• EXERCISE MATERIALS:
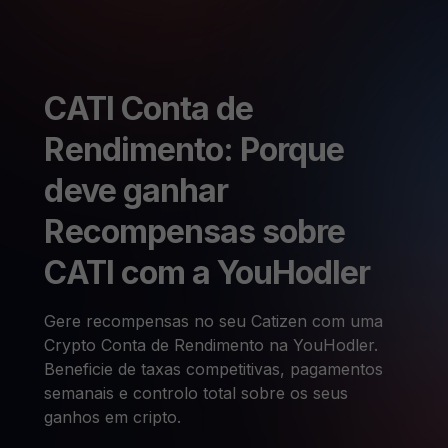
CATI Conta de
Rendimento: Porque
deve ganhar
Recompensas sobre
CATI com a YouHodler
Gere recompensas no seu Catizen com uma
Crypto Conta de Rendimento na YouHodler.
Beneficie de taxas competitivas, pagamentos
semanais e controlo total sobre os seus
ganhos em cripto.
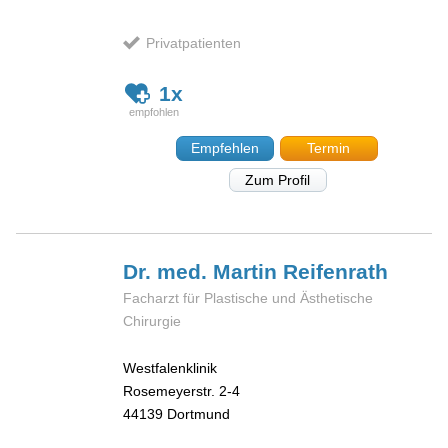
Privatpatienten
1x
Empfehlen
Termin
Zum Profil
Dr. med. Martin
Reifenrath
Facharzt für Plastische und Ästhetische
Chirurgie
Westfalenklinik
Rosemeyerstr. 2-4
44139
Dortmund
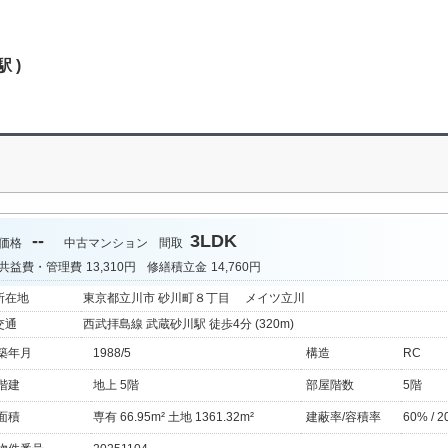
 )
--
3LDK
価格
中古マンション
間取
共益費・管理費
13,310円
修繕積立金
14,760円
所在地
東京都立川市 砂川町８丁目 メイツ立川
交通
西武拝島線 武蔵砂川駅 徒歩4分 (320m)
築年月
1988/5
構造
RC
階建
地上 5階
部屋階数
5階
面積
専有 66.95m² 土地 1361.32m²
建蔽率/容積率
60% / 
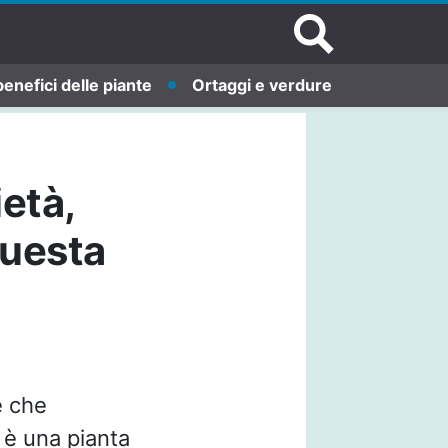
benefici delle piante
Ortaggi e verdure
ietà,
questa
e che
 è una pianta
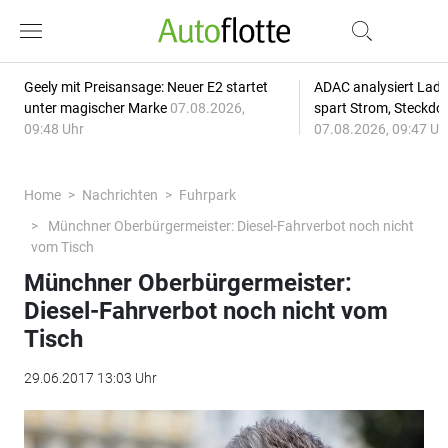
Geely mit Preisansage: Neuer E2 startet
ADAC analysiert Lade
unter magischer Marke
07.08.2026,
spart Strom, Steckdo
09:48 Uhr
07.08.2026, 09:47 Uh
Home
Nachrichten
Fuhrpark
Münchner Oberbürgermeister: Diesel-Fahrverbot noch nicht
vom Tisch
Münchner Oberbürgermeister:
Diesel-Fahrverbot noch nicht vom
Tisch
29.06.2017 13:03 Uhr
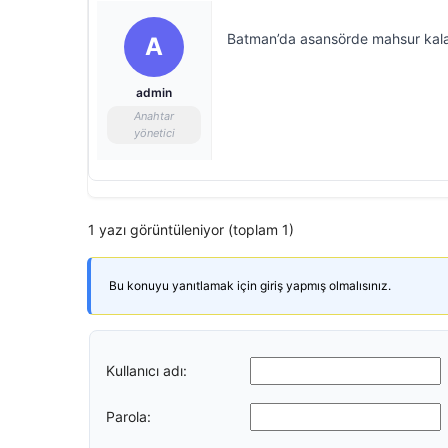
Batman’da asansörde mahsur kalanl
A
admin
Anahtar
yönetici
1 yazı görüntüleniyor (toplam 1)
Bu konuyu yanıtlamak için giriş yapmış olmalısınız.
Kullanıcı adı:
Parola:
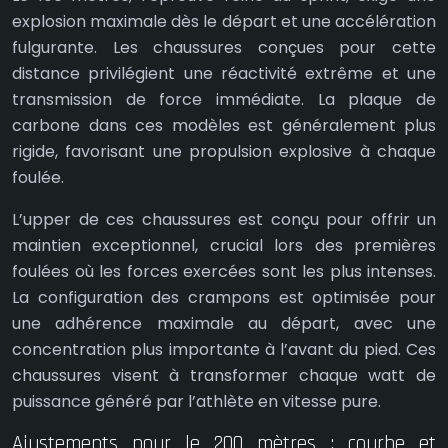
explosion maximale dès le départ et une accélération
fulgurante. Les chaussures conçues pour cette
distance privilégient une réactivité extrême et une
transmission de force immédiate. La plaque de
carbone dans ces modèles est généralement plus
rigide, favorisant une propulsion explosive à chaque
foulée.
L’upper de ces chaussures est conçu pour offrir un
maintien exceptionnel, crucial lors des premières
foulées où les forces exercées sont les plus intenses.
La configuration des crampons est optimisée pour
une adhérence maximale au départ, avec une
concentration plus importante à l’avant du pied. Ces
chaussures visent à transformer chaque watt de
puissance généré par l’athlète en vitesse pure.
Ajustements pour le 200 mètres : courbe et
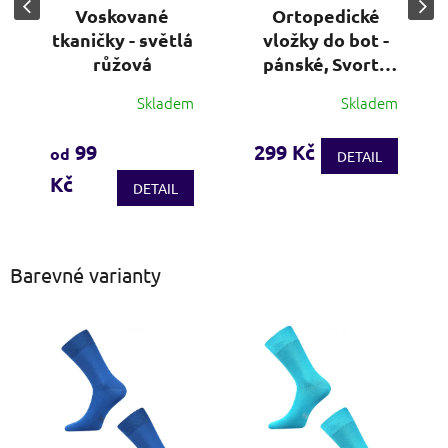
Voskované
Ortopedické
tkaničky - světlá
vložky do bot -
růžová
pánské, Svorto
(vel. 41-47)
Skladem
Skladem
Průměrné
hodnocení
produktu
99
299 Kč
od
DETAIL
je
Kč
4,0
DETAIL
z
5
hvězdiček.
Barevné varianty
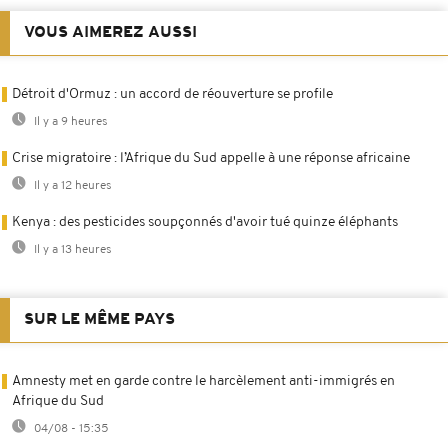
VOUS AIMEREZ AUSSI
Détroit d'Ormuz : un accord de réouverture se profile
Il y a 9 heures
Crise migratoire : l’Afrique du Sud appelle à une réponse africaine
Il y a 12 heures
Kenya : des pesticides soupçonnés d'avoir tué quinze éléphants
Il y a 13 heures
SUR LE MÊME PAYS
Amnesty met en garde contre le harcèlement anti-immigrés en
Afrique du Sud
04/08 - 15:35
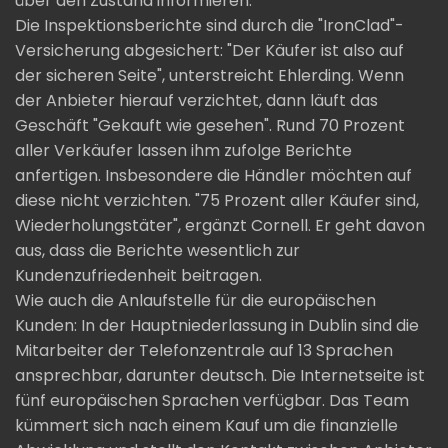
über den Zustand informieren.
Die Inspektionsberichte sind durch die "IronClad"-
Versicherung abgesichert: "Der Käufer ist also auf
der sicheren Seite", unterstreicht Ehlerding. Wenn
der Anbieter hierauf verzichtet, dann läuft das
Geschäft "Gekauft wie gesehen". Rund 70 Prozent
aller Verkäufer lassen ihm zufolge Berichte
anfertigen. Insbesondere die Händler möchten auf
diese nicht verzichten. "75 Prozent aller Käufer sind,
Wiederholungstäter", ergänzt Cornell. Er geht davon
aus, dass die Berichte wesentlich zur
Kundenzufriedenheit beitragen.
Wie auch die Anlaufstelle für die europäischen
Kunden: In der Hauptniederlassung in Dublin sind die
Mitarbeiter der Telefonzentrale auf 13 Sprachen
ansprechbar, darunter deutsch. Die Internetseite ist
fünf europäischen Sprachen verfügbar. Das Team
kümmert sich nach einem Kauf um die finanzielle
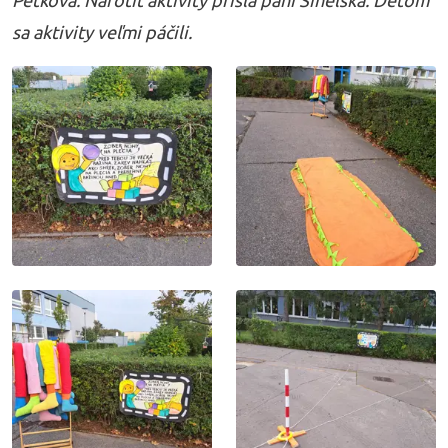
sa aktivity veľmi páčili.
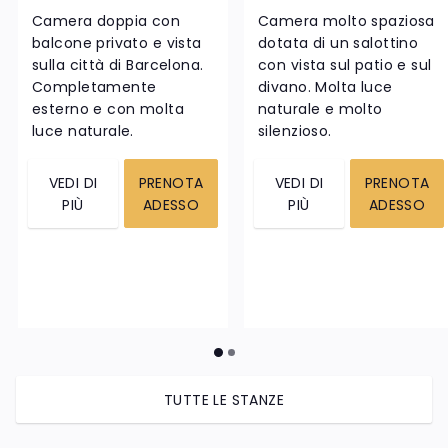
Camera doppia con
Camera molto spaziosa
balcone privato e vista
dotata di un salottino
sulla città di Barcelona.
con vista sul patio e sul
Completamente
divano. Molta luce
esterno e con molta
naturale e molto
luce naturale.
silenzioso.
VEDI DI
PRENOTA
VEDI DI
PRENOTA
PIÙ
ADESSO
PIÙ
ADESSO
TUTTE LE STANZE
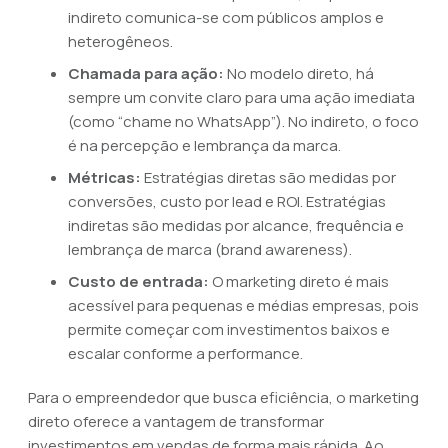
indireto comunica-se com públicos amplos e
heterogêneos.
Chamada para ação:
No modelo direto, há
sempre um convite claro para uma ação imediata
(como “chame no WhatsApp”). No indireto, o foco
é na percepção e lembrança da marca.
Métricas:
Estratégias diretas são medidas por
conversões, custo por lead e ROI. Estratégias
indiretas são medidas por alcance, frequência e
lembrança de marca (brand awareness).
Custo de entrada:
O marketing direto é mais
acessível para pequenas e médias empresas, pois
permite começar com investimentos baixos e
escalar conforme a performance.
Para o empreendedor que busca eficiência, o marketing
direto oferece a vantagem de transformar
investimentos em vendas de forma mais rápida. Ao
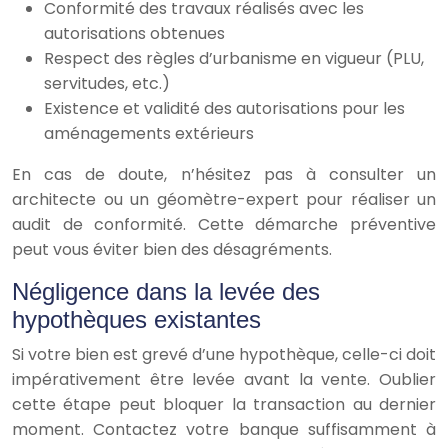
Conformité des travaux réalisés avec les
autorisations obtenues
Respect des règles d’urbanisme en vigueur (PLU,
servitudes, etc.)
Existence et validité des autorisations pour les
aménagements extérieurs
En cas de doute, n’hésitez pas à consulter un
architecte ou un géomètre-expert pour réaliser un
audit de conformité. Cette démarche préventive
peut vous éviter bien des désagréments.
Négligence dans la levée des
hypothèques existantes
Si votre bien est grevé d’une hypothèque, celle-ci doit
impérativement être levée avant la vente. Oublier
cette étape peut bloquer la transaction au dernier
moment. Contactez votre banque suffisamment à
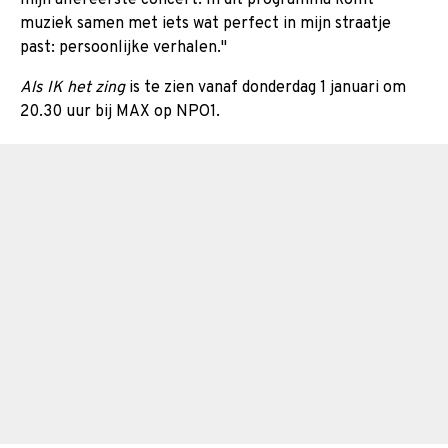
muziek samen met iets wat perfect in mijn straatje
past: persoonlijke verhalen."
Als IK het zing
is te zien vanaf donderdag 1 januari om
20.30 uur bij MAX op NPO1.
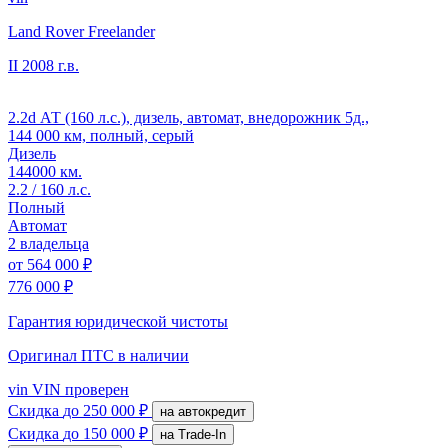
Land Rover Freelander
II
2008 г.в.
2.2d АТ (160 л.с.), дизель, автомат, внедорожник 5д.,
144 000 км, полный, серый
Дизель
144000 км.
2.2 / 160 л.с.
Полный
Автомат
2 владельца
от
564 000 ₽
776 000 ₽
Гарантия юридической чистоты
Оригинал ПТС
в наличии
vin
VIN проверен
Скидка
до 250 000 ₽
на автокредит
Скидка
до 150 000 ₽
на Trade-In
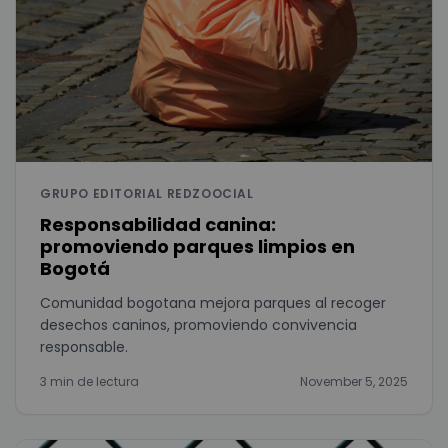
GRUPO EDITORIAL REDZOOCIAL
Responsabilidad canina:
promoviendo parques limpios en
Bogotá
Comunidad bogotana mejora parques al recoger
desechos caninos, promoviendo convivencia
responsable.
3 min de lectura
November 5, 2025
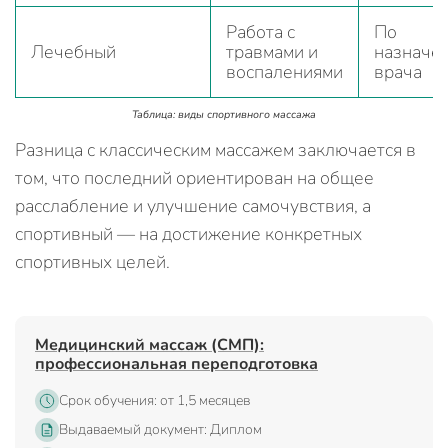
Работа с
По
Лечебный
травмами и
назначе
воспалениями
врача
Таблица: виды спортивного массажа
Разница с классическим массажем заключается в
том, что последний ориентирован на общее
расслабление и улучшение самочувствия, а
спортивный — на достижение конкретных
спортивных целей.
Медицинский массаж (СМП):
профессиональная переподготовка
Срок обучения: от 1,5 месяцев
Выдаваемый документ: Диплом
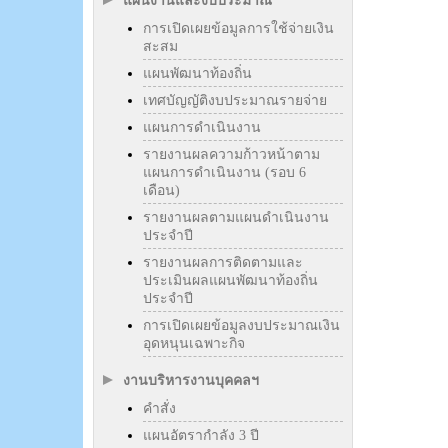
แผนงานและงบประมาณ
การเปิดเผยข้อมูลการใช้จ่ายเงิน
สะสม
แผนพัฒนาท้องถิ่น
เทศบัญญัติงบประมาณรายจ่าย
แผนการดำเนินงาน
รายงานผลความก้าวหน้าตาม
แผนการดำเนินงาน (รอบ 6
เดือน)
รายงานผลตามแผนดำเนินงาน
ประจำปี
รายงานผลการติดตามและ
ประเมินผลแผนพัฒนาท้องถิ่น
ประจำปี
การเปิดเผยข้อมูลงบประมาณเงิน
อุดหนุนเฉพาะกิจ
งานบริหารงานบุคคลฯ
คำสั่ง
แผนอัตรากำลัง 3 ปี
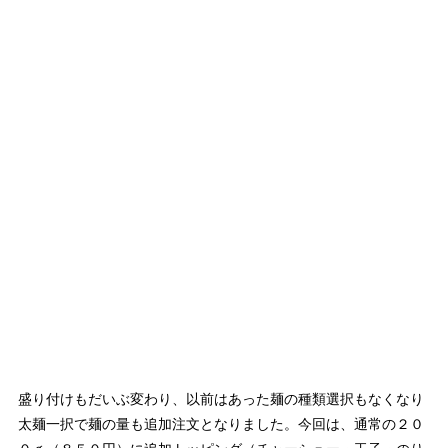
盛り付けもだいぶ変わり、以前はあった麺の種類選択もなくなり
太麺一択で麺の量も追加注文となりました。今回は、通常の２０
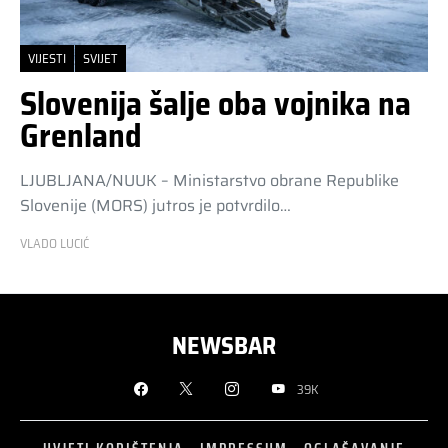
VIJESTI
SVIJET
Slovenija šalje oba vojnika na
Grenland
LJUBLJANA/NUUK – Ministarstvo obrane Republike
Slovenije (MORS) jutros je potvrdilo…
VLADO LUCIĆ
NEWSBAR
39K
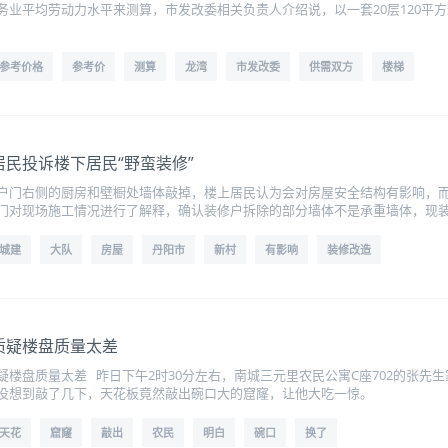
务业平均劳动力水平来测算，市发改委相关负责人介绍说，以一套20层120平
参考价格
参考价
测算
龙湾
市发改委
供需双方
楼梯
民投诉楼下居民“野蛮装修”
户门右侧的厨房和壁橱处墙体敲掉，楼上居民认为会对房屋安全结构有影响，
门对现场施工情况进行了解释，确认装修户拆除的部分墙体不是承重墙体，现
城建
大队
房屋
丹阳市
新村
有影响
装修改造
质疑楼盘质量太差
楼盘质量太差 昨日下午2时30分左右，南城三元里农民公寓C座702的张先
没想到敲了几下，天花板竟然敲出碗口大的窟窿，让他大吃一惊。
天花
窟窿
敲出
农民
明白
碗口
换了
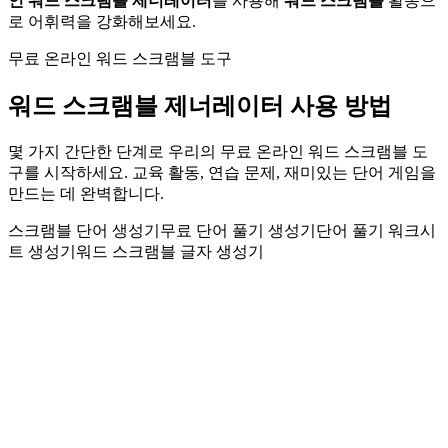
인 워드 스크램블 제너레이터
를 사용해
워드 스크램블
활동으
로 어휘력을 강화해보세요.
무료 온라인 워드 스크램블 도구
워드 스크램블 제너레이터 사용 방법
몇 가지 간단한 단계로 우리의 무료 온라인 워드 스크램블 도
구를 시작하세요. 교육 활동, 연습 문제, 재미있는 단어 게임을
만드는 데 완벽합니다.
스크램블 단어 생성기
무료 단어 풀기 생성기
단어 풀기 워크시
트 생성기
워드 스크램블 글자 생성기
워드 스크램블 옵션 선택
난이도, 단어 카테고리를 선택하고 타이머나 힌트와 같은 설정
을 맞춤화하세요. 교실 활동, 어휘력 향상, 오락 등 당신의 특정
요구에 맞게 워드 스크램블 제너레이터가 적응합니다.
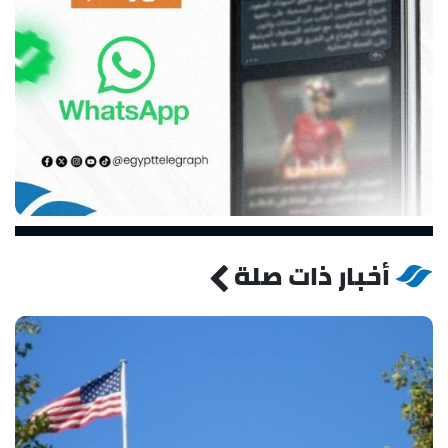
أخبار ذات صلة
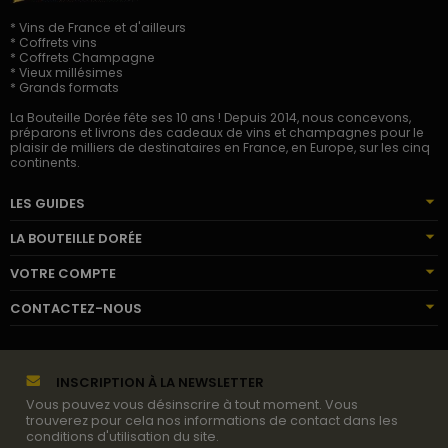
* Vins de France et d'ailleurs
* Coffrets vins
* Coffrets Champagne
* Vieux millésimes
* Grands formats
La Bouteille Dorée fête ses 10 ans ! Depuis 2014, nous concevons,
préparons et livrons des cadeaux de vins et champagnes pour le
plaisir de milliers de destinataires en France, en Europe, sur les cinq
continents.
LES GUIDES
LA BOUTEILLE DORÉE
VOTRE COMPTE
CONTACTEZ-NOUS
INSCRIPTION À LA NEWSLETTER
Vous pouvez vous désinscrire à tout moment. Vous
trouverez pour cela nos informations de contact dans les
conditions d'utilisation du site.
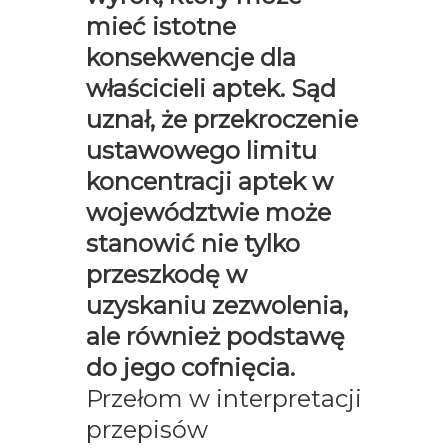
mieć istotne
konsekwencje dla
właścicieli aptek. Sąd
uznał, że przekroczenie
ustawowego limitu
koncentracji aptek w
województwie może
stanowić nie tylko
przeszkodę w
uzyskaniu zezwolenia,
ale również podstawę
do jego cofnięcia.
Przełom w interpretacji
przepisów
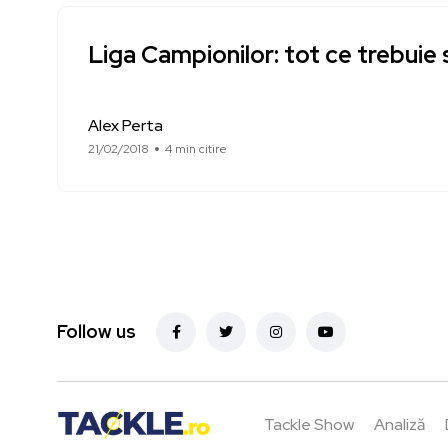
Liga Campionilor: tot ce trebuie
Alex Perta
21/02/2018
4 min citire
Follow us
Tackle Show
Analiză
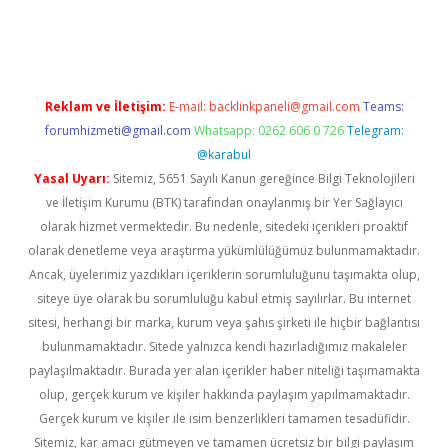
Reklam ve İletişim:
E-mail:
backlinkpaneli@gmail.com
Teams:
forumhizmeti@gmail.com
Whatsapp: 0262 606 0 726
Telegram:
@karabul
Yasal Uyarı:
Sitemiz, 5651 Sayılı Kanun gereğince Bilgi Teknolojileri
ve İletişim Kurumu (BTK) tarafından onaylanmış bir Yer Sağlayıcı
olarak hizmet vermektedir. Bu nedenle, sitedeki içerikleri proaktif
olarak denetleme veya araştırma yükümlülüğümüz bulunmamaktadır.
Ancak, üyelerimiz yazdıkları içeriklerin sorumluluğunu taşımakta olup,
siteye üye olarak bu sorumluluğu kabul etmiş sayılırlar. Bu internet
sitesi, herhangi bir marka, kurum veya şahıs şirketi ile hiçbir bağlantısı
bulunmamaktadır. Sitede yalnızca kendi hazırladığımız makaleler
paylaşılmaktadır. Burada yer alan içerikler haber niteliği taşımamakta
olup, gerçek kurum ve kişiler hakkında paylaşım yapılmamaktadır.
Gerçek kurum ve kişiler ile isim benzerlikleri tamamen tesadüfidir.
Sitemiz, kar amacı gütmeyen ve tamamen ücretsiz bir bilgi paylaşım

• WHAT IS NEEDED:
Rewrite everything in the entries above, from the line containing "Conformité des travaux réalisés avec les" down to the line containing "Si votre bien", as a JSON list of strings with one string per line, counting both of those lines and skipping any blank ones.

• RESULT OF THIS TASK:
[
  "Conformité des travaux réalisés avec les",
  "autorisations obtenues",
  "Respect des règles d’urbanisme en vigueur (PLU,",
  "servitudes, etc.)",
  "Existence et validité des autorisations pour les",
  "aménagements extérieurs",
  "En cas de doute, n’hésitez pas à consulter un",
  "architecte ou un géomètre-expert pour réaliser un",
  "audit de conformité. Cette démarche préventive",
  "peut vous éviter bien des désagréments.",
  "Négligence dans la levée des",
  "hypothèques existantes",
  "Si votre bien est grevé d’une hypothèque, celle-ci doit"
]